A sandbox is an enhanced version of malware scanning. To describe it in simple terms, sandboxing is the process of isolating one program from the rest in an independent environment, where errors or security issues can’t influence the other parts of the computer. The NGFW can detect malicious files or threats and send them to the sandbox where they’re detonated (executed and monitored).

After a certain amount of inspection to identify where the file comes from, it is safely deleted, preventing any damage.

SSL Monitoring

Another feature that NGFWs provide and you should look for when choosing the right partner to work for is the ability to monitor SSL or encrypted traffic, including HTTP tunnelled traffic. Next-generation firewalls include full inbound and outbound SSL decryption capabilities to completely secure encrypted traffic. With this advantage, organizations can stop threats and malware in encrypted network streams.


Another feature that NGFWs offer as an improvement from standard firewalls is geolocation or the ability to connect IP addresses to physical locations. Geolocation can help you define a whole country rather than separate IP addresses that will be exposed to change. For example, this feature could be used to limit or prohibit entirely access from certain countries where the organization doesn’t have a legitimate business.

Additionally, it can be used to establish certain NAT rules that direct traffic from a certain country to one web server and that of another country to a different server.

Load Balancing

Load balancing is not a feature that all next-generation firewalls possess but it’s certainly one that you want to take advantage of. A load balancer helps you divide the load on multiple web servers on your DMZ. It’s useful to unite the reverse proxy and WAF functions with the load balancer. After all, they’re complementary in terms of HTTPS traffic. However, if the traffic is in large quantities, it’s easier to divide the firewall and all other functions. This makes it easier to manage and control.

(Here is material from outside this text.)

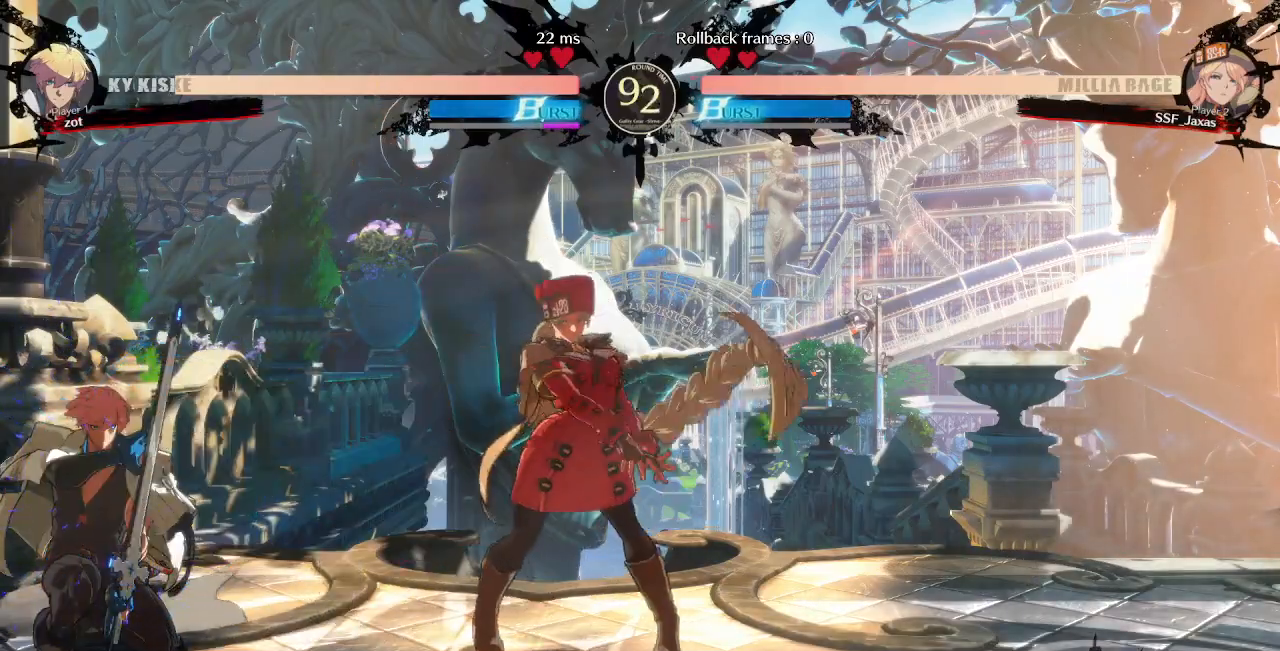
{"dt_ms": 500, "buttons": []}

Additional features that NGFWs can offer

By now, you’re probably thinking that your business can certainly benefit from an NGFW for protection and security. And we haven’t explained all of the diverse features that this enhanced type of firewall can offer. Some additional benefits and features include:

  • Anti-spyware
  • Anti-virus
  • DNS Security
  • Behaviour analysis
  • Central management

When you begin your search for an NGFW, make sure to request as much information as possible on its abilities and special features. Determine whether the protection will be enough to support your business and partner with a reliable and legitimate partner with experience on the market.

Embrace the future of cybersecurity by taking advantage of all that a next-generation firewall has to offer.